[ATTIVITÀ DA SVOLGERE]
- A) Copia senza modifiche la parte del brano sulle reti fantasma che comincia con "Il WWF, in collaborazione" e finisce con "attiva della comunità.".
- B) Traduci in inglese questa frase del brano sulle reti fantasma: "Queste attrezzature da pesca, dimenticate o smarrite, rappresentano una delle minacce più insidiose per la vita marina, continuando a catturare pesci, tartarughe, uccelli e mammiferi marini per decenni, compromettendo gravemente l'equilibrio ecologico sottomarino."
- C) Elenca tutti i tipi di animali che, secondo il brano sulle reti fantasma, continuano a essere catturati dalle attrezzature da pesca abbandonate.

[BRANO SELEZIONATO]
--------

WWF Italia e Carabinieri Subacquei: Un'Alleanza Contro le Reti Fantasma nel Mediterraneo

Il WWF, in collaborazione con i Carabinieri Subacquei, ha lanciato un'iniziativa ambiziosa per contrastare la crescente problematica delle cosiddette 'reti fantasma' che infestano il Mar Mediterraneo. Queste attrezzature da pesca, dimenticate o smarrite, rappresentano una delle minacce più insidiose per la vita marina, continuando a catturare pesci, tartarughe, uccelli e mammiferi marini per decenni, compromettendo gravemente l'equilibrio ecologico sottomarino. Il progetto, che si estende per cinque anni e coinvolge diverse regioni italiane e croate, mira a ridurre l'impatto di tali detriti attraverso strategie integrate che includono la prevenzione, il recupero e il riciclo, promuovendo un'economia circolare e la partecipazione attiva della comunità.

--------

[Voci archiviate]
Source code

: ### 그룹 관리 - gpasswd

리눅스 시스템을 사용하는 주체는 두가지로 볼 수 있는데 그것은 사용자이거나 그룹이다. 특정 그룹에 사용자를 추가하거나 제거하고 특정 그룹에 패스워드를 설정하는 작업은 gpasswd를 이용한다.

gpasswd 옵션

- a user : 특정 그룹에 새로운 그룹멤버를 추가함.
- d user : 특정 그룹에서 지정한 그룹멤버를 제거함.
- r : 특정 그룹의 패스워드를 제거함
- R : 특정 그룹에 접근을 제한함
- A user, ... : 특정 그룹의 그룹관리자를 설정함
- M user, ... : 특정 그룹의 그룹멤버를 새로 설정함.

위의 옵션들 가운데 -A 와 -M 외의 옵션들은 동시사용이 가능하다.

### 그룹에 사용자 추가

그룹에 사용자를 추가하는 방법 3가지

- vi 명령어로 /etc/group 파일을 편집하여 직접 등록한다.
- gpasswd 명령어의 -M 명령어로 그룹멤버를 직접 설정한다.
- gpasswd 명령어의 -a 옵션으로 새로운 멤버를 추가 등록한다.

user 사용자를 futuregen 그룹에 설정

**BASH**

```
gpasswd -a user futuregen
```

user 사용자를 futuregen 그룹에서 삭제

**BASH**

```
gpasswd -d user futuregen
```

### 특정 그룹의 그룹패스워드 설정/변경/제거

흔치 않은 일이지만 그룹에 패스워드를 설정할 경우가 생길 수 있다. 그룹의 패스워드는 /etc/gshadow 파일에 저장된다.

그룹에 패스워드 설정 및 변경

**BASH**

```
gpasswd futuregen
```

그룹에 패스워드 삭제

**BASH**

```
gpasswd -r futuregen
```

--------

[RISPOSTE]
- A)
Il WWF, in collaborazione con i Carabinieri Subacquei, ha lanciato un'iniziativa ambiziosa per contrastare la crescente problematica delle cosiddette 'reti fantasma' che infestano il Mar Mediterraneo. Queste attrezzature da pesca, dimenticate o smarrite, rappresentano una delle minacce più insidiose per la vita marina, continuando a catturare pesci, tartarughe, uccelli e mammiferi marini per decenni, compromettendo gravemente l'equilibrio ecologico sottomarino. Il progetto, che si estende per cinque anni e coinvolge diverse regioni italiane e croate, mira a ridurre l'impatto di tali detriti attraverso strategie integrate che includono la prevenzione, il recupero e il riciclo, promuovendo un'economia circolare e la partecipazione attiva della comunità.

- B) These fishing gear items, forgotten or lost, represent one of the most insidious threats to marine life, continuing to catch fish, turtles, birds, and marine mammals for decades, seriously compromising the underwater ecological balance.

- C) pesci, tartarughe, uccelli, mammiferi marini